When I read a report from the National Urban League on the State of Black America I shudder. It's bad news with few practical suggestions on how to make the bad news good.
This year it told us that African Americans have significantly narrowed the earning gap with European Americans, but we still have "barely one-tenth the net worth of white households." That means that black households have a net worth of $6,166 and white households have $67,000, and that is considered an improvement?
So when I read about the number of African Americans in prison (25 percent of all African American males are in the system somewhere), and that the unemployment rate is over 50 percent in the African American community among adult men (roughly from 18-45 years old), I know that they are tied directly to the net worth disparity.
But the state of Washington still clings to I-200 and the myth that this law creates a level playing field where race will not be considered in how the state spends it's money. The law is bunk because the playing field has never been level and I-200 guarantees that it never will. So we are left with African Americans on a slippery slope toward poverty and prison and community residents of all races spending a huge portion of their income on dogs and security systems.

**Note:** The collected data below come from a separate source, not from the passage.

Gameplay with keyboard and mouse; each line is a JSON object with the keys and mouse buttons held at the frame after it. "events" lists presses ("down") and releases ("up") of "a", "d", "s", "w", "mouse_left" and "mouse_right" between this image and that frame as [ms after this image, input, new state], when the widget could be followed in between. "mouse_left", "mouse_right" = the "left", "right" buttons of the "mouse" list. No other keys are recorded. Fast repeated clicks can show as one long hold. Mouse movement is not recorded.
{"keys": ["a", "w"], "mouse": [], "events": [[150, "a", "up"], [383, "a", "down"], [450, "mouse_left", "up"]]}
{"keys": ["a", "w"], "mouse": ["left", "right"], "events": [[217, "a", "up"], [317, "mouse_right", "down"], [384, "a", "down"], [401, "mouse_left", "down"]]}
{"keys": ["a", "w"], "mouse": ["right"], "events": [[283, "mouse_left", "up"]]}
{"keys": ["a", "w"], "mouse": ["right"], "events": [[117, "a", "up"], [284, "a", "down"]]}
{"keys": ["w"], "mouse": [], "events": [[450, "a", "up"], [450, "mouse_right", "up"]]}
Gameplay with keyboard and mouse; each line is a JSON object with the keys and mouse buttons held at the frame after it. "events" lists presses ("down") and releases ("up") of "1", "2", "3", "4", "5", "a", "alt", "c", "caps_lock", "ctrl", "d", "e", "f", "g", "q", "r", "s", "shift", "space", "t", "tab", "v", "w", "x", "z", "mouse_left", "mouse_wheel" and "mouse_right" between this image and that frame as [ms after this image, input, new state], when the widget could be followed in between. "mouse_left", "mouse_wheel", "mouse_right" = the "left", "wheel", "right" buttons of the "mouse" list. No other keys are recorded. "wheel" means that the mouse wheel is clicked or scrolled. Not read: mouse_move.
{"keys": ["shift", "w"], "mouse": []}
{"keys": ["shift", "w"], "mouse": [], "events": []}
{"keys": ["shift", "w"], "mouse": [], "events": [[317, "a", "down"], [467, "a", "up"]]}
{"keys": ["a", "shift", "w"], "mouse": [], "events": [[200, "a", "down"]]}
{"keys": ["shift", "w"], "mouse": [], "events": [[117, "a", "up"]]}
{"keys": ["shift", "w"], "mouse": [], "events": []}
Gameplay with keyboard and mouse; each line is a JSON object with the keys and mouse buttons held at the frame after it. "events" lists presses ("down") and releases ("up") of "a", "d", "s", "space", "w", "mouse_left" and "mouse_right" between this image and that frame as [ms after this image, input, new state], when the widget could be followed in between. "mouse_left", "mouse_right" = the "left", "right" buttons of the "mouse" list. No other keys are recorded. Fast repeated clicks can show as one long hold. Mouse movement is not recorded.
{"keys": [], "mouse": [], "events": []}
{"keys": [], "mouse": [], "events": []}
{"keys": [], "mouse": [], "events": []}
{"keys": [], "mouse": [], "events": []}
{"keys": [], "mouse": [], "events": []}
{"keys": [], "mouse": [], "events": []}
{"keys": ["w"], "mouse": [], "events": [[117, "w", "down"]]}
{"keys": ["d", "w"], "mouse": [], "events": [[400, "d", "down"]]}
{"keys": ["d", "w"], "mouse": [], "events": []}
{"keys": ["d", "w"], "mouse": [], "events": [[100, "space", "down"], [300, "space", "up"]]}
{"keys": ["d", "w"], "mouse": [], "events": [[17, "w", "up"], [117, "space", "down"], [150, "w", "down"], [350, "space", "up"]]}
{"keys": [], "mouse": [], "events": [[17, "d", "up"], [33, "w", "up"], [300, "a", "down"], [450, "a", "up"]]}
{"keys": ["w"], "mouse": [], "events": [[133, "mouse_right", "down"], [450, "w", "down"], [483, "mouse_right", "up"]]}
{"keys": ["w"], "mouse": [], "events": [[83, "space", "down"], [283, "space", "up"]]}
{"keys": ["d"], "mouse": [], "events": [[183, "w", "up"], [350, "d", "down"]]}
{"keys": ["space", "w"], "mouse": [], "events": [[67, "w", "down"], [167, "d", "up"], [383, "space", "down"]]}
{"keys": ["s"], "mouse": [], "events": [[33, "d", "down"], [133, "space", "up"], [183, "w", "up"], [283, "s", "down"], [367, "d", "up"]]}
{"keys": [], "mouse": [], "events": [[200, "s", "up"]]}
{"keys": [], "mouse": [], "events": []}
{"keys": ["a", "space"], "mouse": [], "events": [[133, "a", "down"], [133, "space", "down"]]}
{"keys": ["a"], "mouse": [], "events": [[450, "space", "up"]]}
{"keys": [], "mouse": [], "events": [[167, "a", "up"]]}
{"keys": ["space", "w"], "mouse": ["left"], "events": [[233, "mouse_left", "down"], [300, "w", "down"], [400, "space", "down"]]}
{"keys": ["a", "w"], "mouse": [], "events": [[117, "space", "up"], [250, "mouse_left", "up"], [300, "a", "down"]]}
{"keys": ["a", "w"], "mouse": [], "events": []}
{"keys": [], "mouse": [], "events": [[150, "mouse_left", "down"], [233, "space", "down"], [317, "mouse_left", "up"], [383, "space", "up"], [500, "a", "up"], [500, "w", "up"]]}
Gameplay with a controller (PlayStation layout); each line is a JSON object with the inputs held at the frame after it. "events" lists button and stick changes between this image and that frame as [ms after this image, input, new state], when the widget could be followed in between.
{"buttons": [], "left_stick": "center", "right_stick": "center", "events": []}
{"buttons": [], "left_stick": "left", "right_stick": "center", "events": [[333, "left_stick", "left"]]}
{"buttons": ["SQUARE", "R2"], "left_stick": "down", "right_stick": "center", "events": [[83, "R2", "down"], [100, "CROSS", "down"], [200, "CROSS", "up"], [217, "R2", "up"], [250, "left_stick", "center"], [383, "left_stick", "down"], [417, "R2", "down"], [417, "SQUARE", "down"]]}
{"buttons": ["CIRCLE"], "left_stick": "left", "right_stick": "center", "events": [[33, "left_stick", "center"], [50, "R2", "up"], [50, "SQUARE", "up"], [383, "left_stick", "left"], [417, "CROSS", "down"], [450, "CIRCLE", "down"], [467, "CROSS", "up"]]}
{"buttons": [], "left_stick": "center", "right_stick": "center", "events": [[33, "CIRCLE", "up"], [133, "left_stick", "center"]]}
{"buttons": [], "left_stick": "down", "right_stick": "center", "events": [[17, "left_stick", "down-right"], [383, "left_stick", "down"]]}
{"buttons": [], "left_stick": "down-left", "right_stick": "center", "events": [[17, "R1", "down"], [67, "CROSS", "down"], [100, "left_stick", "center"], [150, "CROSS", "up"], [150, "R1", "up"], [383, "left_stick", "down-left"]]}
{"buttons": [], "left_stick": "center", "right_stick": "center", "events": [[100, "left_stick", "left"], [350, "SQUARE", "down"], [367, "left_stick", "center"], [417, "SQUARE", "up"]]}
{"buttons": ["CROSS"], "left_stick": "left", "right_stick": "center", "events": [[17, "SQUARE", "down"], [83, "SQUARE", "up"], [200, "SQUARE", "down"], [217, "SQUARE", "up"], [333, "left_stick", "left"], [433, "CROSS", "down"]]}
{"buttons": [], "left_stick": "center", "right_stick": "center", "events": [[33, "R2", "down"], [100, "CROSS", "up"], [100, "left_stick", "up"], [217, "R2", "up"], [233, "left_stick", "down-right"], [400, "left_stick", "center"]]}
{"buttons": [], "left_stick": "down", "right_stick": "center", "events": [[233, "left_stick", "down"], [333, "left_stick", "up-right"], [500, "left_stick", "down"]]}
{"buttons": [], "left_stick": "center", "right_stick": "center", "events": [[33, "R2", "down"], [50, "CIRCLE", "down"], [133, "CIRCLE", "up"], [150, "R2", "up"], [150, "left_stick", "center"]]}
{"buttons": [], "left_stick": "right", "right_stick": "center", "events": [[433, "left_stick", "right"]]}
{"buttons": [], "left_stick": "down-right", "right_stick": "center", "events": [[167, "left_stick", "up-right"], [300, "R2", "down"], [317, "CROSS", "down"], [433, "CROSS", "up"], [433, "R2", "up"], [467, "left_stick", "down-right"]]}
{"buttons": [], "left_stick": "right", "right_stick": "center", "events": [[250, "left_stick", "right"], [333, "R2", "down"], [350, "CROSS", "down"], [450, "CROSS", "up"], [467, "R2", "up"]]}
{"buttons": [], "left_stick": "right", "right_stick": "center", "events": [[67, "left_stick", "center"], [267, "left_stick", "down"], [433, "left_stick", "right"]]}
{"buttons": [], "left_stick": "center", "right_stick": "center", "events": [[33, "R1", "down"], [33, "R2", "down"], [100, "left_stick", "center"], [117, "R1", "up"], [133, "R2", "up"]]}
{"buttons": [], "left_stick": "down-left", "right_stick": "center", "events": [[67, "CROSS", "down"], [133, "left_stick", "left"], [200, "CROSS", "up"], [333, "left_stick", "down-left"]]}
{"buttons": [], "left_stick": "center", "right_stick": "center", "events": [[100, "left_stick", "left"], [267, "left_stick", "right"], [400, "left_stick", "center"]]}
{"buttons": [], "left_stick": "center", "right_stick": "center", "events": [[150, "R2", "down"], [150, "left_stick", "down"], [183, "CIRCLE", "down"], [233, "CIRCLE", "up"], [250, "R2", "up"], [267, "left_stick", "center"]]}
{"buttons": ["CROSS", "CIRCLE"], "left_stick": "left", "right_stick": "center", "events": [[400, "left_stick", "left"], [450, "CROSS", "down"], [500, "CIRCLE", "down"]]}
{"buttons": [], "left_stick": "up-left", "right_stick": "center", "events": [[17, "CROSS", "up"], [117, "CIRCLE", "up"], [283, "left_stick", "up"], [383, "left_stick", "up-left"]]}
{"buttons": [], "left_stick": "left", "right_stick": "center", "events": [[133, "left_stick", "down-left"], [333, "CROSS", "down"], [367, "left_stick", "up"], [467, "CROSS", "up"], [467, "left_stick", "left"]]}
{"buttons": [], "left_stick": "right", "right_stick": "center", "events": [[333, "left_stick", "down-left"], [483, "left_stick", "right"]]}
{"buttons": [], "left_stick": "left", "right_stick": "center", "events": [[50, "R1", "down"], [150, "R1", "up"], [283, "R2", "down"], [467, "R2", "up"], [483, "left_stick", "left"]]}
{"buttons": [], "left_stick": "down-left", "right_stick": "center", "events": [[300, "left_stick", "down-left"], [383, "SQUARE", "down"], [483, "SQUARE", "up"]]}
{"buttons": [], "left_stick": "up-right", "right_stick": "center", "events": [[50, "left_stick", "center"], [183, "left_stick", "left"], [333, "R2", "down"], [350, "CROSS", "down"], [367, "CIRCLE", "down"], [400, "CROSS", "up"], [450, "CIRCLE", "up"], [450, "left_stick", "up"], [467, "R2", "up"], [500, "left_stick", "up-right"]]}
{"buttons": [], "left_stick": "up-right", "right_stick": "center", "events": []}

Southeast Seattle is the place where the major impact of I-200 can be felt. It is the place where the unemployed roam the streets in small packs, people can be found sleeping in cars and the place where many of the released prisoners come back to. It's the part of Seattle that has some of the worst problems.
These lost souls eventually drop out of the system. They stop voting. The politicians start to ignore the few who do, and they don't knock on our doors or send us election mail.
So where do we go from here? The bad news is obvious but how can we turn this bad news into good news?
First get rid of I-200. Secondly allocate resources to the people who need them the most. If most of the city's problems stem from the income gap, with a disproportionate number of African Americans in prison or unemployed, it's time to allocate resources specifically to those problems.
It's also time for the leadership of the African American community to put pressure on the community to be more productive, the politicians who serve our community, and the Democratic Party. The only major federal, state, county or city agency with any funding that has black or African American in its name is the African American Commission, and it's barely funded.
This is not just an issue that affects African Americans. A huge portion of Washington's tax dollars are being used to keep people in prison and paying law enforcement as well as feeding and housing the homeless or near homeless. Another big chunk of money is needed to keep emergency rooms open and somehow take care of people, especially those who don't have insurance and are shot, stabbed or other wise injured by violent crimes.
I can hear the detractors- where does the money come from? We can't afford it!
Every taxpayer is entitled to receive back some portion of the money they spend on taxes and that is the only way of creating a level playing field.
I hear conservative politicians talking about the people's money and how it's important that people get a return on their tax investment they pay the government. That sounds good to me and it's time that the same logic is used when talking about the African American community and Southeast Seattle.
I-200 was not designed to fix these problems, and that's why states other than Washington and California voted it down. It's time to talk openly and honestly about race and realize that what affects one racial group in America will eventually affect everyone around them.
I can't speak for California, but in Washington it's time to reassess who our friends are. Their silence or support of I-200 is the ideal litmus test.